L'economia degli attuari porta inevitabilmente a contrapporre i costi sociali tra giovani e vecchi, in un perenne triage di guerra affidato solo alla statistica. Così, in quel rosario quotidiano di dolore reso ragioneria, si sono persi i volti e le storie soprattutto della generazione di chi ha portato l'Italia nella stagione della libertà: una generazione di nonni che, quando c'era da combattere da ragazzi, ha messo a rischio la propria vita per uscire dalla dittatura. Forse è la prima volta dal Dopoguerra che quell'idea ha preso concretezza oltre le retoriche celebrative, perché è la prima volta che qualcuno, la nostra libertà, l'ha limitata, a tratti tolta.

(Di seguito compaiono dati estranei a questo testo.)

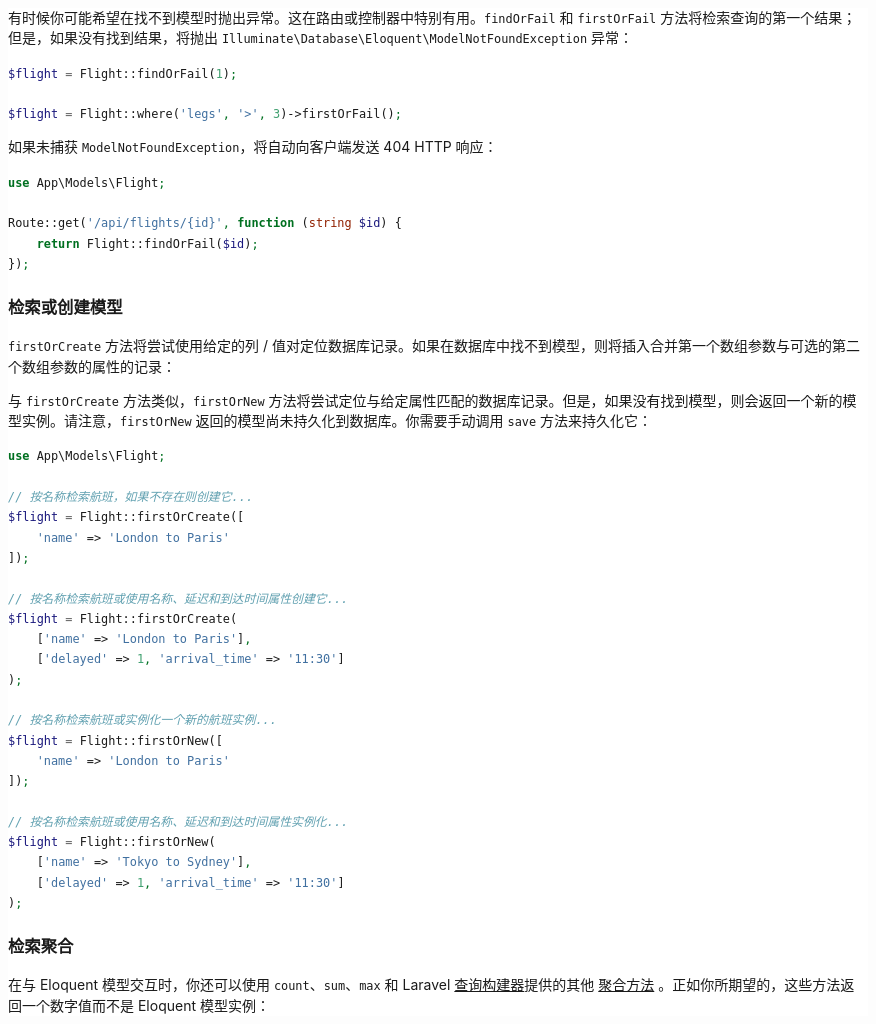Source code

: 有时候你可能希望在找不到模型时抛出异常。这在路由或控制器中特别有用。`findOrFail` 和 `firstOrFail` 方法将检索查询的第一个结果；但是，如果没有找到结果，将抛出 `Illuminate\Database\Eloquent\ModelNotFoundException` 异常：

```php
$flight = Flight::findOrFail(1);

$flight = Flight::where('legs', '>', 3)->firstOrFail();
```

如果未捕获 `ModelNotFoundException`，将自动向客户端发送 404 HTTP 响应：

```php
use App\Models\Flight;

Route::get('/api/flights/{id}', function (string $id) {
    return Flight::findOrFail($id);
});
```

### 检索或创建模型

`firstOrCreate` 方法将尝试使用给定的列 / 值对定位数据库记录。如果在数据库中找不到模型，则将插入合并第一个数组参数与可选的第二个数组参数的属性的记录：

与 `firstOrCreate` 方法类似，`firstOrNew` 方法将尝试定位与给定属性匹配的数据库记录。但是，如果没有找到模型，则会返回一个新的模型实例。请注意，`firstOrNew` 返回的模型尚未持久化到数据库。你需要手动调用 `save` 方法来持久化它：

```php
use App\Models\Flight;

// 按名称检索航班，如果不存在则创建它...
$flight = Flight::firstOrCreate([
    'name' => 'London to Paris'
]);

// 按名称检索航班或使用名称、延迟和到达时间属性创建它...
$flight = Flight::firstOrCreate(
    ['name' => 'London to Paris'],
    ['delayed' => 1, 'arrival_time' => '11:30']
);

// 按名称检索航班或实例化一个新的航班实例...
$flight = Flight::firstOrNew([
    'name' => 'London to Paris'
]);

// 按名称检索航班或使用名称、延迟和到达时间属性实例化...
$flight = Flight::firstOrNew(
    ['name' => 'Tokyo to Sydney'],
    ['delayed' => 1, 'arrival_time' => '11:30']
);
```

### 检索聚合

在与 Eloquent 模型交互时，你还可以使用 `count`、`sum`、`max` 和 Laravel [查询构建器](https://learnku.com/docs/laravel/11.x/queriesmd)提供的其他 [聚合方法](https://learnku.com/docs/laravel/11.x/queriesmd#aggregates) 。正如你所期望的，这些方法返回一个数字值而不是 Eloquent 模型实例：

«La libertà non si definisce, si sente», era l'orgogliosa risposta di Vittorio Emanuele Orlando, il presidente della vittoria, il politico dell'Italia del Piave, a un Mussolini che lo provocava. Ebbene adesso la sentiamo, eccome, quella libertà che abbiamo ereditato dalla Seconda guerra mondiale e ha la stessa grammatura morale di quella sentita da Orlando. E con essa torniamo a sentire simpatia e gratitudine verso quelle classi di ferro. Che, tra l'altro, hanno continuato negli anni più recenti a riequilibrare le dinamiche tra le generazioni, sconvolte dalla storia più prossima. L'Italia ha perso almeno due generazioni di giovani; non per la guerra, ma paradossalmente per la pace, per quel senso di gaudente ed entusiastico tributo alla vita che non prevedeva il peso dei figli, vuoi per un contraccolpo di interesse solo verso di sé e verso un eterno presente, vuoi per una difficoltà obiettiva a gestire la nascita di figli in un momento di lavori precari, sempre più duraturi, e di orizzonti incerti, sempre più pervasivi.

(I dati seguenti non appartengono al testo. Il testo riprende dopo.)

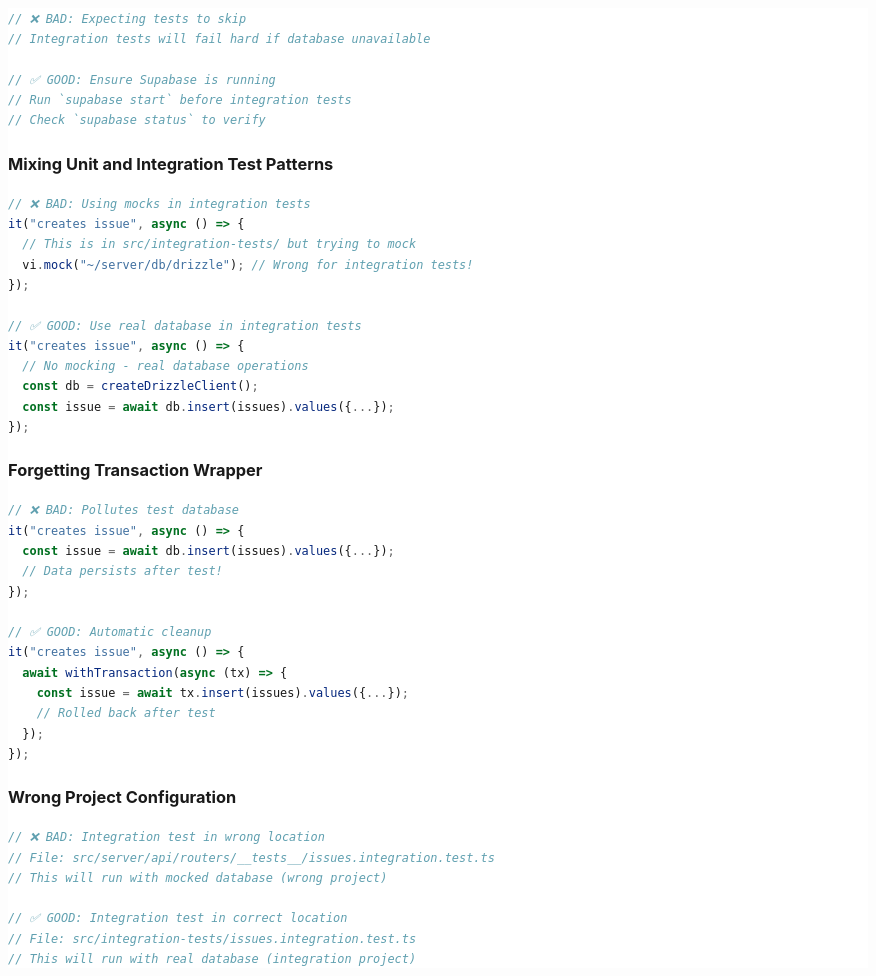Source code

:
 ```typescript
// ❌ BAD: Expecting tests to skip
// Integration tests will fail hard if database unavailable

// ✅ GOOD: Ensure Supabase is running
// Run `supabase start` before integration tests
// Check `supabase status` to verify
```

### Mixing Unit and Integration Test Patterns

```typescript
// ❌ BAD: Using mocks in integration tests
it("creates issue", async () => {
  // This is in src/integration-tests/ but trying to mock
  vi.mock("~/server/db/drizzle"); // Wrong for integration tests!
});

// ✅ GOOD: Use real database in integration tests
it("creates issue", async () => {
  // No mocking - real database operations
  const db = createDrizzleClient();
  const issue = await db.insert(issues).values({...});
});
```

### Forgetting Transaction Wrapper

```typescript
// ❌ BAD: Pollutes test database
it("creates issue", async () => {
  const issue = await db.insert(issues).values({...});
  // Data persists after test!
});

// ✅ GOOD: Automatic cleanup
it("creates issue", async () => {
  await withTransaction(async (tx) => {
    const issue = await tx.insert(issues).values({...});
    // Rolled back after test
  });
});
```

### Wrong Project Configuration

```typescript
// ❌ BAD: Integration test in wrong location
// File: src/server/api/routers/__tests__/issues.integration.test.ts
// This will run with mocked database (wrong project)

// ✅ GOOD: Integration test in correct location
// File: src/integration-tests/issues.integration.test.ts
// This will run with real database (integration project)
```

E la generazione falcidiata dal Covid-19 è quella che ha garantito un welfare informale mentre quello ufficiale sgretolava anno dopo anno le sue certezze finanziarie. Una classe di ferro forse consapevole di aver vissuto una stagione in cui il patto tra generazioni aveva prodotto le sicurezze pensionistiche oggi diventate impossibili. E, giorno per giorno, cercava di riequilibrare le cose con la concretezza del silenzio. Ora se ne è andata: senza riti funebri, senza l'elaborazione necessaria per il trapasso, senza carezze, senza conforto. Né per loro, né per chi resta, impigliato nel senso profondo di frustrazione e di inutilità. Ma è anche la generazione dei Millennials a pagare un prezzo alto. Sempre in disciplinato silenzio. Forse ancora più alto proprio perché non trova chi lo denunci in questo tragico accavallarsi di codici rossi e di respiratori che mancano, di medicine da inventare e di vaccini cui aggrapparsi come estremo atto di fede.

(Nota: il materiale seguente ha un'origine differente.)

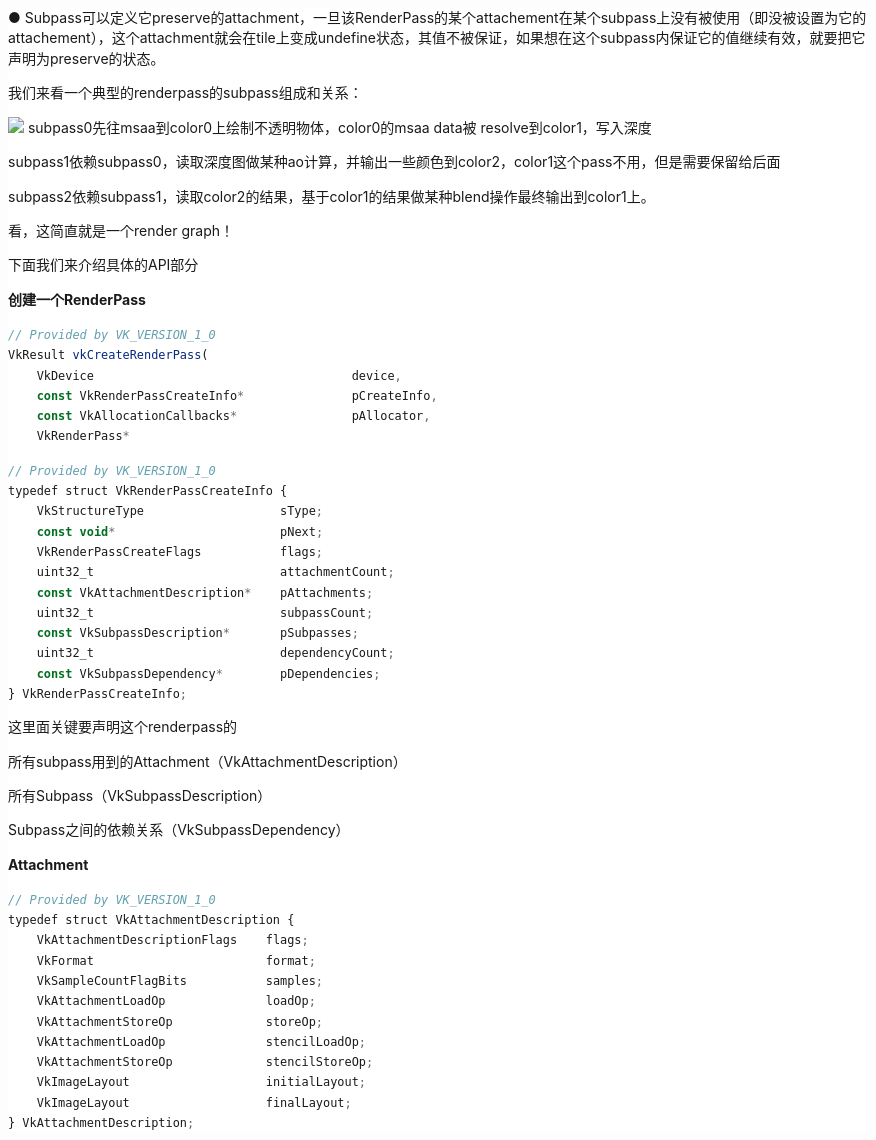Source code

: ● Subpass可以定义它preserve的attachment，一旦该RenderPass的某个attachement在某个subpass上没有被使用（即没被设置为它的attachement），这个attachment就会在tile上变成undefine状态，其值不被保证，如果想在这个subpass内保证它的值继续有效，就要把它声明为preserve的状态。

我们来看一个典型的renderpass的subpass组成和关系：

![](https://km.woa.com/asset/d93404d61ddf40c28d64969120feee88?height=1308&origin_url=https%3A%2F%2Fdocimg6.docs.qq.com%2Fimage%2FAgAABUoLNqACQWlrSypBHo_KLGsbguWn.png%3FimageMogr2%2Fthumbnail%2F1600x%253E%2Fignore-error%2F1&width=1600) subpass0先往msaa到color0上绘制不透明物体，color0的msaa data被 resolve到color1，写入深度

subpass1依赖subpass0，读取深度图做某种ao计算，并输出一些颜色到color2，color1这个pass不用，但是需要保留给后面

subpass2依赖subpass1，读取color2的结果，基于color1的结果做某种blend操作最终输出到color1上。

看，这简直就是一个render graph！

下面我们来介绍具体的API部分

**创建一个RenderPass**

```javascript
// Provided by VK_VERSION_1_0
VkResult vkCreateRenderPass(
    VkDevice                                    device,
    const VkRenderPassCreateInfo*               pCreateInfo,
    const VkAllocationCallbacks*                pAllocator,
    VkRenderPass*
```

```javascript
// Provided by VK_VERSION_1_0
typedef struct VkRenderPassCreateInfo {
    VkStructureType                   sType;
    const void*                       pNext;
    VkRenderPassCreateFlags           flags;
    uint32_t                          attachmentCount;
    const VkAttachmentDescription*    pAttachments;
    uint32_t                          subpassCount;
    const VkSubpassDescription*       pSubpasses;
    uint32_t                          dependencyCount;
    const VkSubpassDependency*        pDependencies;
} VkRenderPassCreateInfo;
```

这里面关键要声明这个renderpass的

所有subpass用到的Attachment（VkAttachmentDescription）

所有Subpass（VkSubpassDescription）

Subpass之间的依赖关系（VkSubpassDependency）

**Attachment**

```javascript
// Provided by VK_VERSION_1_0
typedef struct VkAttachmentDescription {
    VkAttachmentDescriptionFlags    flags;
    VkFormat                        format;
    VkSampleCountFlagBits           samples;
    VkAttachmentLoadOp              loadOp;
    VkAttachmentStoreOp             storeOp;
    VkAttachmentLoadOp              stencilLoadOp;
    VkAttachmentStoreOp             stencilStoreOp;
    VkImageLayout                   initialLayout;
    VkImageLayout                   finalLayout;
} VkAttachmentDescription;
```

I loro lavori sono proprio in quei settori più colpiti (eventi, comunicazione, turismo, cultura) svaporati nel momento del lockdown che in questi comparti non può nemmeno conoscere eccezioni. E sono quelli propri del mondo dei contratti flessibili, dalla Gig Economy alle partite Iva.

La pandemia li ha ricacciati nelle file dell'esercito della sfiducia: i cosiddetti inattivi che non cercano un'occupazione perché non ritengono di poterla trovare. In un solo mese, a marzo, sono stati oltre 300mila i giovani (soprattutto) che si sono aggiunti a quanti hanno perso le speranze. E chi può resta nella statistica degli occupati solo perché percepisce la cassa integrazione. Un virus malvagio, questo Coronavirus. Che mette le tante classi di ferro le une contro le altre.

I giovani li ha colpiti due volte: perché ha dato una mazzata fortissima al pilastro informale dello stato sociale e ha tolto loro le speranze per un futuro migliore. E, ciò che è peggio, ha ridotto di riflesso la possibilità che i nipoti di oggi possano diventare genitori domani. Il virus ha anticipato – stime Istat alla mano – di almeno dieci anni la possibilità che in Italia la natalità si riduca a meno di 400mila nati all'anno. Era una tragica soglia, simbolo di una civiltà in autoestinzione, ma era fissata al 2032. Ora è stata bruscamente anticipata al prossimo anno.

La pandemia ci ha messo di fronte allo spreco più grande del nostro tempo: la vera classe di ferro dei giovani più istruiti e talentuosi di sempre lasciata a se stessa. Il capitale umano più pregiato abbandonato ad arrugginire nella vacuità di non luoghi diventati l'immensa discarica del nostro scontento.